Grand voyageur seul ou accompagné, même s’il se pose la question de son empreinte carbone, il aime trouver le centre névralgique des villes, les lieux d’agriculture urbaine, visiter les villes pionnières dans ce domaine, Détroit, Chicago ou New York. Son compte Flickr regorge de photos décalées sur les coins et recoins des villes où il est passé. Pour la deuxième fois l’été dernier, il est resté un mois et demi au Pérou où il a travaillé sur la perte du patrimoine agricole viticole et sur des expériences pour valoriser et préserver un arbre endémique des milieux désertiques, le huarango.
Vrai Parisien dont Agnès dit qu’« il adore le 18e et ne quittera jamais Paris », son goût pour la lecture de récits dystopiques et la science-fiction contredisent son engagement pour une ville en transition et ses actions concrètes pour un avenir plus vivable dans les grands centres urbains.

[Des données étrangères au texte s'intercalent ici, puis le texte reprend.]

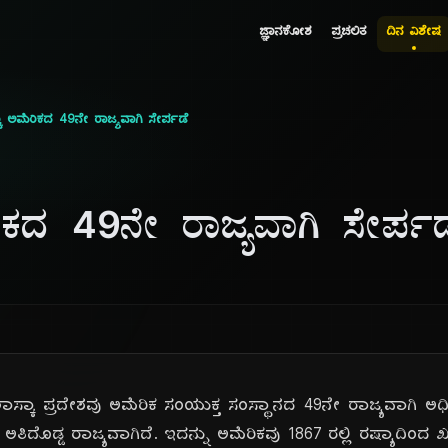
ಜ್ಞಾನಕೋಶ
ಪ್ರಚಲಿತ
ದಿನ ವಿಶೇಷ
ಾ ಅಮೆರಿಕದ 49ನೇ ರಾಜ್ಯವಾಗಿ ಸೇರ್ಪಡೆ
ಿಕದ 49ನೇ ರಾಜ್ಯವಾಗಿ ಸೇರ್ಪಡ
ಸ್ಕಾ ಪ್ರದೇಶವು ಅಮೆರಿಕ ಸಂಯುಕ್ತ ಸಂಸ್ಥಾನದ 49ನೇ ರಾಜ್ಯವಾಗಿ ಅಧಿ
ದ ಅತಿದೊಡ್ಡ ರಾಜ್ಯವಾಗಿದೆ. ಇದನ್ನು ಅಮೆರಿಕವು 1867 ರಲ್ಲಿ ರಷ್ಯಾದಿಂದ ಖರೀ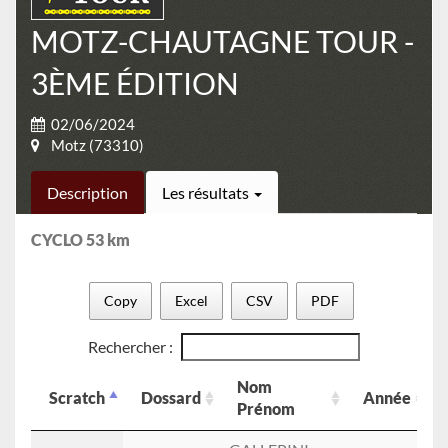
MOTZ-CHAUTAGNE TOUR -
3ÈME ÉDITION
02/06/2024
Motz (73310)
Description
Les résultats
CYCLO 53 km
Copy
Excel
CSV
PDF
Rechercher :
Nom
Scratch
Dossard
Année
Prénom
Scratch
Dossard
Nom
Année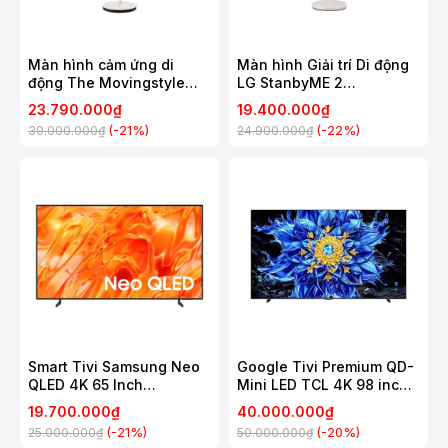
Màn hình cảm ứng di
Màn hình Giải trí Di động
động The Movingstyle
LG StanbyME 2
Samsung 27 Inch
27LX6TDGA
23.790.000₫
19.400.000₫
UA27LSM7FAXXXV
(-21%)
(-22%)
30.000.000₫
24.900.000₫
Smart Tivi Samsung Neo
Google Tivi Premium QD-
QLED 4K 65 Inch
Mini LED TCL 4K 98 inch
QA65QN70H
98P8LS
19.700.000₫
40.000.000₫
(-21%)
(-20%)
25.000.000₫
50.000.000₫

Peut-être pour conjurer un futur effrayant si rien n’est fait rapidement pour changer de trajectoire.
Et nul doute que malgré son attachement à Vergers urbains « qui commence à vivre sa vie avec une gouvernance horizontale », cet « aventurier taiseux », qui a réussi « à se créer un job d’urbaniste à son image » comme le dit Agnès, trouvera de nouveaux projets pour faire entrer la nature dans la ville.